Rewrite the article on national testing, everything from "Smith cited a" down to "to $10-$12 per pupil.", swapping each "Smith" for "Marshall Smith".

+++ Supplied passage

E.D. Ready to Begin National Tests
Congressmen and states not convinced, but big business is on board

WASHINGTON, DC - President Clinton's call for a national testing program has elicited a letter from four Republican Congressmen questioning the Administration's authority to make such a "major change in federal education policy" without the consent of Congress. Clinton has made the voluntary tests the number-one priority of his second term.

Rep. Bill Goodling (PA), chairman of the Education and Workforce Committee, Rep. John Edward Porter (IL), chairman of the Appropriations subcommittee that oversees education, and Reps. Peter Hoekstra (MI) and Frank Riggs (CA), both members of the education committee, signed the March 5 letter to the Department of Education (ED).

In his March 19 response, Acting Deputy Secretary Marshall S. Smith, speaking for the ED, stated that Department officials do not believe they need additional authorizing legislation to develop and distribute the tests to states and school districts. The Department plans to use money from an existing fund under the Office of Educational Research and Improvement.

Smith cited a price tag of $10 million for test development the first year, up from the original $7 million estimate one month ago. The second year, Smith projected, the cost may rise to $12 million.

However, by 1999, the testing project would need more money from Congress for that year's and possibly subsequent years' administration costs, Smith said in his letter. With new tests created annually, the ED expects yearly costs to hover between $10 million and $12 million per year. Projected per-student costs have also risen from $5 to $10-$12 per pupil.

The two proposed national tests, which would measure reading abilities in the 4th grade and mathematics skills in the 8th grade, are slated for 1999. The tests would rely on the framework of the National Assessment of Educational Progress (NAEP) exams, but would contain new questions. The Department plans to award contracts worth $9 million over the next few years to nongovernmental groups to rework the tests. Lynne Cheney, senior fellow at the American Enterprise Institute, warns, "If those groups are so inclined, they can turn out a product that differs significantly from the model, just as outside groups did in the last round of standard-setting."

The citizens' board governing the NAEP, the National Assessment Governing Board, "currently has no relationship to the national tests," wrote Smith.

In contrast to the NAEP, the program would establish the first federally sponsored national tests that would supply results on individual students' performances. The congressionally mandated NAEP, run since 1969, reports on national achievement levels and does not provide individual results.

The States Balk

The Council of Chief State School Officers (CCSSO), a group representing the states' top education officials, has adopted a one-page resolution supporting Clinton's testing plan for 4th and 8th graders. Henry R. Marockie, the group's president and the superintendent of West Virginia Schools, is convinced that the tests will "raise standards."

However, dissenters within the group express caution. Some say they would prefer to use their own state testing programs; others are waiting to learn the details before signing up.

++++++
+++ Data

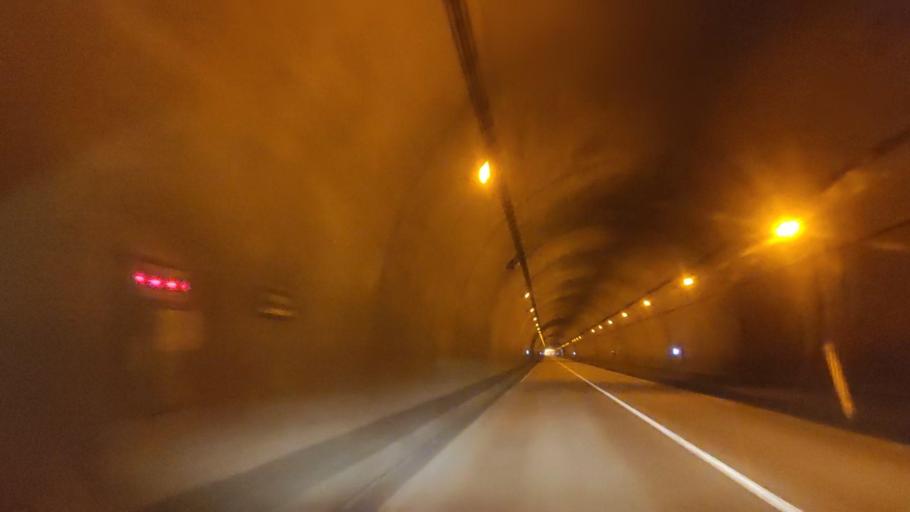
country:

++++++

Correct result:
Marshall Smith cited a price tag of $10 million for test development the first year, up from the original $7 million estimate one month ago. The second year, Marshall Smith projected, the cost may rise to $12 million.

However, by 1999, the testing project would need more money from Congress for that year's and possibly subsequent years' administration costs, Marshall Smith said in his letter. With new tests created annually, the ED expects yearly costs to hover between $10 million and $12 million per year. Projected per-student costs have also risen from $5 to $10-$12 per pupil.